**Stated exercise**
Can you duplicate the passage on bringing the amending provisions into force, word for word, from "Article 4 brings" to "set out below."?

**Quoted passage**
* * *
Article 4 brings into force provisions of the WRA relating to the abolition of IRESA and IBJSA (‘ the amending provisions’ ), in relation to the different cases as set out below.
Below, ‘old-style ESA’ means employment and support allowance under WRA Part 1 as that Part has effect apart from the amending provisions, and ‘old-style JSA’ means jobseeker’s allowance under the Jobseekers Act (JSA) 1995 as that has effect apart from the amending provisions. Under article 4(1) and (2)( a), the amending provisions come into force in relation to a claim for UC, and any award that is made in respect of the claim, where the claim is made on or after 27 January 2016 with respect to a period that begins on or after 27 January 2016 and, on the date on which the claim is made, the claimant resides in one of the Part 1 designated postcodes. Sub-paragraph (b) of article 4(2) makes the same provision for claims made on or after 24 February 2016 where the claimant resides in one of the Part 2 designated postcodes. Under article 4(1) and (2)( c), the amending provisions come into force in relation to a claim for UC, and any award that is made in respect of the claim, where the claimant claims UC on or after the dates referred to in article 4(2)( a) and (b) in respect of a period that begins on or after those dates and provides incorrect information regarding the claimant residing in the postcode in question, but this is only discovered once payments of UC have been made.
* * *
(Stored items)

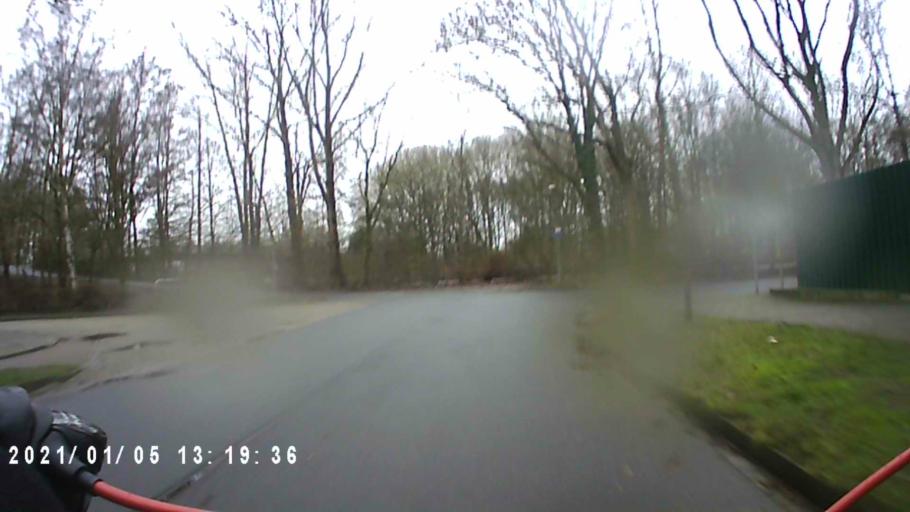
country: DE
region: Lower Saxony
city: Leer
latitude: 53.2359
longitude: 7.4381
* * *
**Task result**
Article 4 brings into force provisions of the WRA relating to the abolition of IRESA and IBJSA (‘ the amending provisions’ ), in relation to the different cases as set out below.